MsDepth - NeurIPS'14

Scale invariant error

For a predicted depth map \(y\) and groundtruth depth map \(y^\star\), each with \(n\) pixels indexed by \(i\), we can define scale invariant error in log space as:

\[ D(y, y^\star) = \frac{1}{n}\sum_{i=1}^n (\log y_i - \log y_i^\star + \alpha(y, y^\star))^2, \]

where \(\alpha(y, y^\star) = \frac{1}{n}\sum_{j=1}^n(\log y_j^\star - \log y_j)\). So actually \(\alpha(y, y^\star)\) defines the scale in log-space, i.e. \(e^\alpha\) is the scale that best aligns predictions with gts.

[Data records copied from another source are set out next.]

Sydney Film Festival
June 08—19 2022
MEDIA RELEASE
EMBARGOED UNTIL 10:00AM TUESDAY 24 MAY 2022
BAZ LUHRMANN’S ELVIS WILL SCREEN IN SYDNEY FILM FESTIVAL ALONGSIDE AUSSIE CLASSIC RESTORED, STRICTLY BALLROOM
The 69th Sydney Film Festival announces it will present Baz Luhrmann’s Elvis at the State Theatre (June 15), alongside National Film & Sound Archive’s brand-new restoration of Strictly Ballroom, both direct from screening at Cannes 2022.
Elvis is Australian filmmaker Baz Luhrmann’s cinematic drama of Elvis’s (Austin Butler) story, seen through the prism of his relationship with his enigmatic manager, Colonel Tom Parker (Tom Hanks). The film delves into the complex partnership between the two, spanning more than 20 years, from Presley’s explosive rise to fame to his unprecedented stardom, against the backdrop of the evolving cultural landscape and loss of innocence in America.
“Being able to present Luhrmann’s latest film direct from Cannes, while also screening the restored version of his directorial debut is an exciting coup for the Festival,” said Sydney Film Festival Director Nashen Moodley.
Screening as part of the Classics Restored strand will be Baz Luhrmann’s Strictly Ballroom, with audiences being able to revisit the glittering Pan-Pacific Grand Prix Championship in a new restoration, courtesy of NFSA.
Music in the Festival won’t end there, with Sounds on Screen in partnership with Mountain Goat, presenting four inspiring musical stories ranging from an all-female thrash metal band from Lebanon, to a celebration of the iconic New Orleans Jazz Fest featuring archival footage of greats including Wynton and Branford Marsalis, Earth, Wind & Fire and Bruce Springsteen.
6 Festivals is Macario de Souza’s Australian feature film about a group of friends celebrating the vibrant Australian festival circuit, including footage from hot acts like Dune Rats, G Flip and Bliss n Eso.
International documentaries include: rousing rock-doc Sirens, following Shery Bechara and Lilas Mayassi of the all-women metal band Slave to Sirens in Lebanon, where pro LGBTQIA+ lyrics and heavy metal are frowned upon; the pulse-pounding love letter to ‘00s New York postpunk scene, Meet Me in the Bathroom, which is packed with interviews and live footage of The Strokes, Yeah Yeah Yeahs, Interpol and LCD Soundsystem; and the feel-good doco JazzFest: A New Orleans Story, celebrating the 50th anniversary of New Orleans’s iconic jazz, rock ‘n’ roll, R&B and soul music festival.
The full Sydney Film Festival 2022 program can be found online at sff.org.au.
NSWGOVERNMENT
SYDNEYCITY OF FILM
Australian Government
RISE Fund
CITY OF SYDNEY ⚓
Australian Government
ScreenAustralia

Now, we could rewrite it into

\[ \begin{align} D(y, y^\star) &= \frac{1}{n}\sum_{i=1}^n (\log y_i - \log y_i^\star + \frac{1}{n}\sum_{j=1}^n(\log y_j^\star - \log y_j))^2\\ &= \frac{1}{n}\sum_{i=1}^n (\frac{1}{n}\sum_{j=1}^n\log y_i - \frac{1}{n}\sum_{j=1}^n\log y_i^\star + \frac{1}{n}\sum_{j=1}^n(\log y_j^\star - \log y_j))^2\\ &= \frac{1}{n^2} \sum_{i, j} (\log y_i - \log y_i^\star + \log y_j^\star - \log y_j)^2\\ &= \frac{1}{n^2} \sum_{i, j} ((\log y_i - \log y_j) - (\log y_i^\star -\log y_j^\star))^2 \end{align} \]

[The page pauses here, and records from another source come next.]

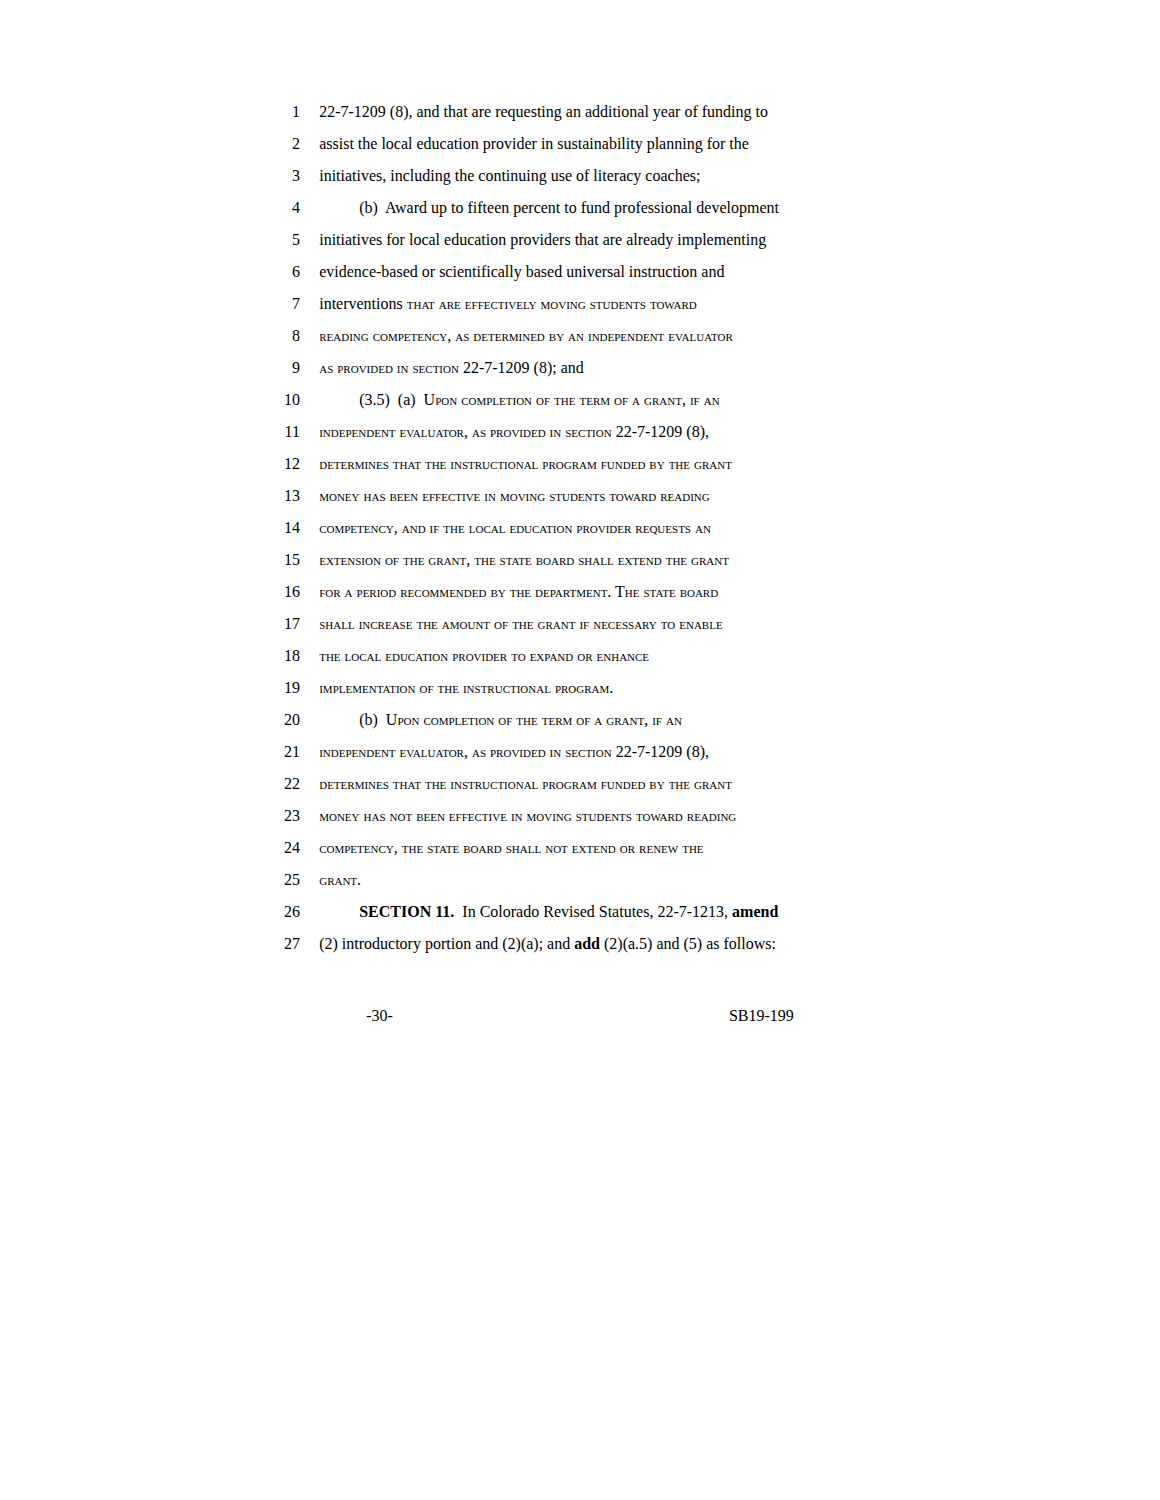22-7-1209 (8), and that are requesting an additional year of funding to
assist the local education provider in sustainability planning for the
initiatives, including the continuing use of literacy coaches;
(b) Award up to fifteen percent to fund professional development
initiatives for local education providers that are already implementing
evidence-based or scientifically based universal instruction and
interventions that are effectively moving students toward
reading competency, as determined by an independent evaluator
as provided in section 22-7-1209 (8); and
(3.5) (a) Upon completion of the term of a grant, if an
independent evaluator, as provided in section 22-7-1209 (8),
determines that the instructional program funded by the grant
money has been effective in moving students toward reading
competency, and if the local education provider requests an
extension of the grant, the state board shall extend the grant
for a period recommended by the department. The state board
shall increase the amount of the grant if necessary to enable
the local education provider to expand or enhance
implementation of the instructional program.
(b) Upon completion of the term of a grant, if an
independent evaluator, as provided in section 22-7-1209 (8),
determines that the instructional program funded by the grant
money has not been effective in moving students toward reading
competency, the state board shall not extend or renew the
grant.
SECTION 11. In Colorado Revised Statutes, 22-7-1213, amend
(2) introductory portion and (2)(a); and add (2)(a.5) and (5) as follows:
-30- SB19-199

According to this equation, intuitively, we are forcing the scale between different pairs of pixels to match the gt. By defining \(d_i = \log y_i - \log y_i^\star\), we have

\[ \begin{align} D(y, y^\star) &= \frac{1}{n^2} \sum_{i, j} (d_i - d_j)^2\\ &= \frac{1}{n^2} \sum_{i, j} (d_i^2 + d_j^2 - 2 d_i d_j)\\ &= \frac{2}{n}\sum_{i} d_i^2 - \frac{2}{n^2} \sum_{i, j} d_i d_j\\ &=\frac{2}{n}\sum_{i} d_i^2 - \frac{2}{n^2} (\sum_{i}d_i)^2 \end{align} \]

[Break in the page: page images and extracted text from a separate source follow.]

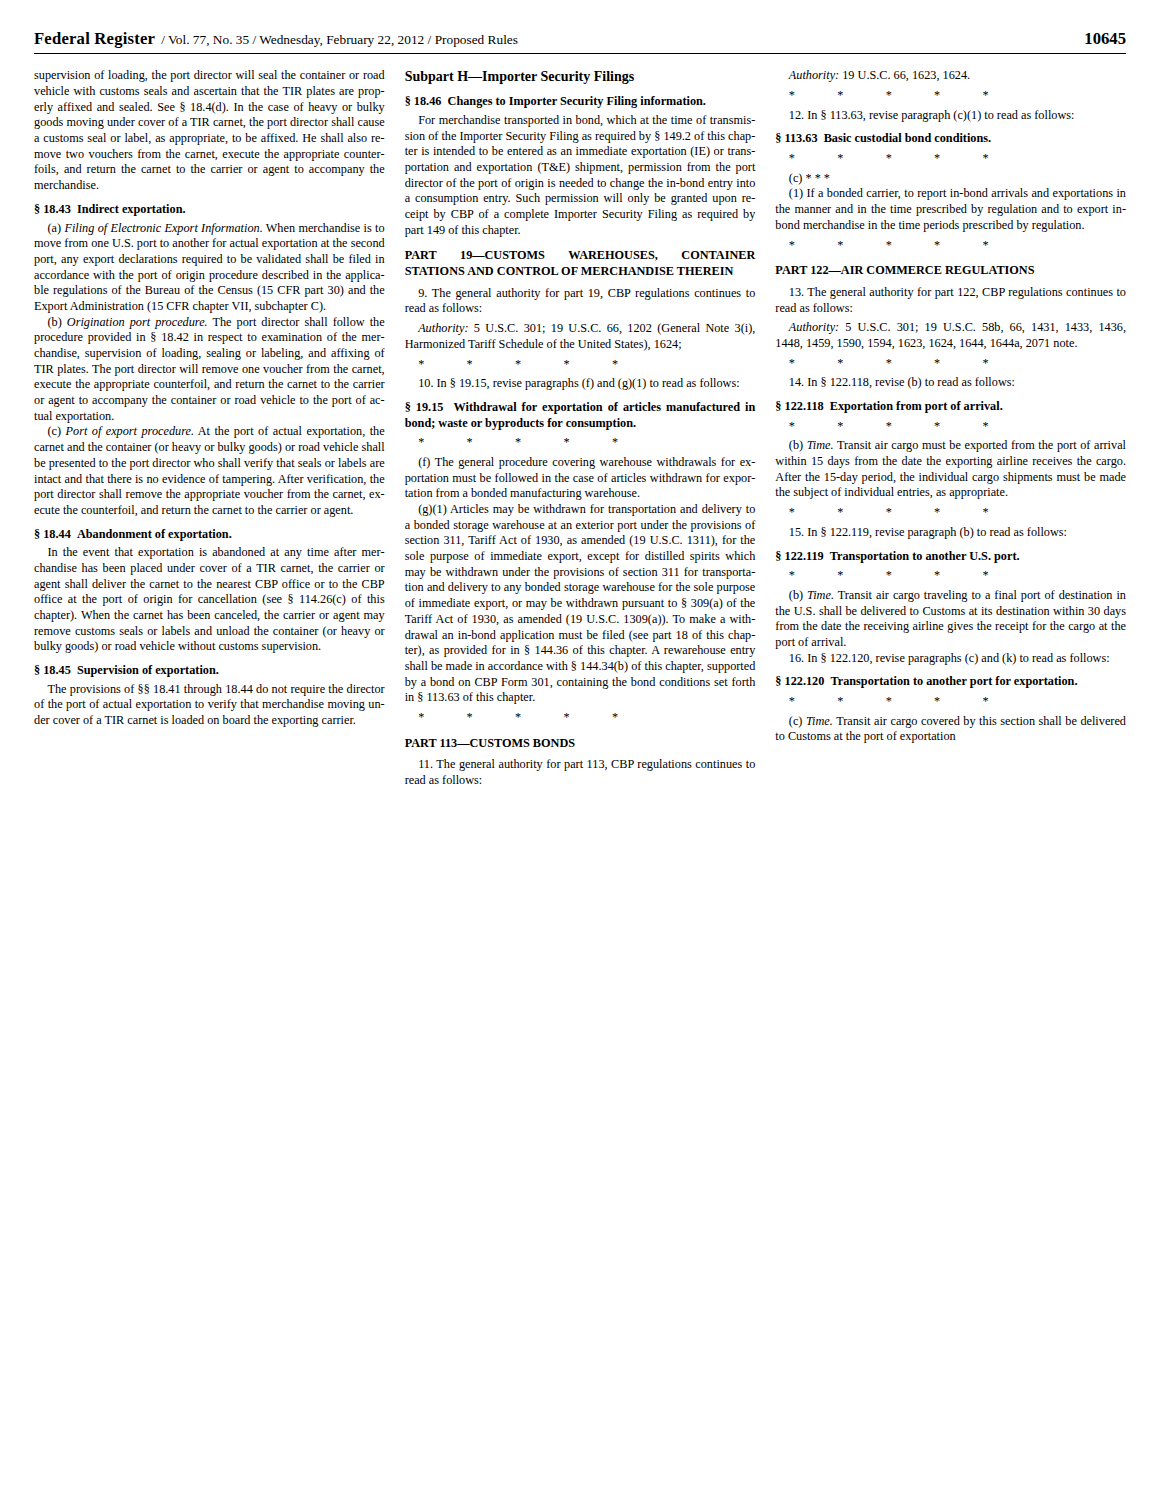Federal Register
/ Vol. 77, No. 35 / Wednesday, February 22, 2012 / Proposed Rules
10645
supervision of loading, the port director will seal the container or road vehicle with customs seals and ascertain that the TIR plates are properly affixed and sealed. See § 18.4(d). In the case of heavy or bulky goods moving under cover of a TIR carnet, the port director shall cause a customs seal or label, as appropriate, to be affixed. He shall also remove two vouchers from the carnet, execute the appropriate counterfoils, and return the carnet to the carrier or agent to accompany the merchandise.
§ 18.43 Indirect exportation.
(a) Filing of Electronic Export Information. When merchandise is to move from one U.S. port to another for actual exportation at the second port, any export declarations required to be validated shall be filed in accordance with the port of origin procedure described in the applicable regulations of the Bureau of the Census (15 CFR part 30) and the Export Administration (15 CFR chapter VII, subchapter C).
(b) Origination port procedure. The port director shall follow the procedure provided in § 18.42 in respect to examination of the merchandise, supervision of loading, sealing or labeling, and affixing of TIR plates. The port director will remove one voucher from the carnet, execute the appropriate counterfoil, and return the carnet to the carrier or agent to accompany the container or road vehicle to the port of actual exportation.
(c) Port of export procedure. At the port of actual exportation, the carnet and the container (or heavy or bulky goods) or road vehicle shall be presented to the port director who shall verify that seals or labels are intact and that there is no evidence of tampering. After verification, the port director shall remove the appropriate voucher from the carnet, execute the counterfoil, and return the carnet to the carrier or agent.
§ 18.44 Abandonment of exportation.
In the event that exportation is abandoned at any time after merchandise has been placed under cover of a TIR carnet, the carrier or agent shall deliver the carnet to the nearest CBP office or to the CBP office at the port of origin for cancellation (see § 114.26(c) of this chapter). When the carnet has been canceled, the carrier or agent may remove customs seals or labels and unload the container (or heavy or bulky goods) or road vehicle without customs supervision.
§ 18.45 Supervision of exportation.
The provisions of §§ 18.41 through 18.44 do not require the director of the port of actual exportation to verify that merchandise moving under cover of a TIR carnet is loaded on board the exporting carrier.
Subpart H—Importer Security Filings
§ 18.46 Changes to Importer Security Filing information.
For merchandise transported in bond, which at the time of transmission of the Importer Security Filing as required by § 149.2 of this chapter is intended to be entered as an immediate exportation (IE) or transportation and exportation (T&E) shipment, permission from the port director of the port of origin is needed to change the in-bond entry into a consumption entry. Such permission will only be granted upon receipt by CBP of a complete Importer Security Filing as required by part 149 of this chapter.
PART 19—CUSTOMS WAREHOUSES, CONTAINER STATIONS AND CONTROL OF MERCHANDISE THEREIN
9. The general authority for part 19, CBP regulations continues to read as follows:
Authority: 5 U.S.C. 301; 19 U.S.C. 66, 1202 (General Note 3(i), Harmonized Tariff Schedule of the United States), 1624;
* * * * *
10. In § 19.15, revise paragraphs (f) and (g)(1) to read as follows:
§ 19.15 Withdrawal for exportation of articles manufactured in bond; waste or byproducts for consumption.
* * * * *
(f) The general procedure covering warehouse withdrawals for exportation must be followed in the case of articles withdrawn for exportation from a bonded manufacturing warehouse.
(g)(1) Articles may be withdrawn for transportation and delivery to a bonded storage warehouse at an exterior port under the provisions of section 311, Tariff Act of 1930, as amended (19 U.S.C. 1311), for the sole purpose of immediate export, except for distilled spirits which may be withdrawn under the provisions of section 311 for transportation and delivery to any bonded storage warehouse for the sole purpose of immediate export, or may be withdrawn pursuant to § 309(a) of the Tariff Act of 1930, as amended (19 U.S.C. 1309(a)). To make a withdrawal an in-bond application must be filed (see part 18 of this chapter), as provided for in § 144.36 of this chapter. A rewarehouse entry shall be made in accordance with § 144.34(b) of this chapter, supported by a bond on CBP Form 301, containing the bond conditions set forth in § 113.63 of this chapter.
* * * * *
PART 113—CUSTOMS BONDS
11. The general authority for part 113, CBP regulations continues to read as follows:
Authority: 19 U.S.C. 66, 1623, 1624.
* * * * *
12. In § 113.63, revise paragraph (c)(1) to read as follows:
§ 113.63 Basic custodial bond conditions.
* * * * *
(c) * * *
(1) If a bonded carrier, to report in-bond arrivals and exportations in the manner and in the time prescribed by regulation and to export in-bond merchandise in the time periods prescribed by regulation.
* * * * *
PART 122—AIR COMMERCE REGULATIONS
13. The general authority for part 122, CBP regulations continues to read as follows:
Authority: 5 U.S.C. 301; 19 U.S.C. 58b, 66, 1431, 1433, 1436, 1448, 1459, 1590, 1594, 1623, 1624, 1644, 1644a, 2071 note.
* * * * *
14. In § 122.118, revise (b) to read as follows:
§ 122.118 Exportation from port of arrival.
* * * * *
(b) Time. Transit air cargo must be exported from the port of arrival within 15 days from the date the exporting airline receives the cargo. After the 15-day period, the individual cargo shipments must be made the subject of individual entries, as appropriate.
* * * * *
15. In § 122.119, revise paragraph (b) to read as follows:
§ 122.119 Transportation to another U.S. port.
* * * * *
(b) Time. Transit air cargo traveling to a final port of destination in the U.S. shall be delivered to Customs at its destination within 30 days from the date the receiving airline gives the receipt for the cargo at the port of arrival.
16. In § 122.120, revise paragraphs (c) and (k) to read as follows:
§ 122.120 Transportation to another port for exportation.
* * * * *
(c) Time. Transit air cargo covered by this section shall be delivered to Customs at the port of exportation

This is to say, if the difference is in the same direction, we will have a smaller loss because of this term : \(-\frac{2}{n^2} \sum_{i, j} d_i d_j\). In practice, MsDepth uses:

\[ L(y, y^\star) = \frac{1}{n}\sum_{i} d_i^2 - \frac{\lambda}{n^2} (\sum_{i}d_i)^2 \]

with \(\lambda=0.5\). Now here \(\lambda=0.0\) would be original absolute loss while \(\lambda=0.5\) is scale-invariant loss. Thus, setting \(\lambda=0.5\) is a trade-off to ensure the final prediction is still the same scale while uses scale-invariant term to encourage the better details.

MsDepth-v2 - ICCV'15

Depth loss

\[ L(y, y^\star) = \frac{1}{n}\sum_{i} d_i^2 - \frac{\lambda}{n^2} (\sum_{i}d_i)^2 +\frac{1}{n}\sum_{i} [(\nabla_x d_i)^2 + (\nabla_y d_i)^2] \]

An extra term is involved to encourage the predictions to have similar local structures.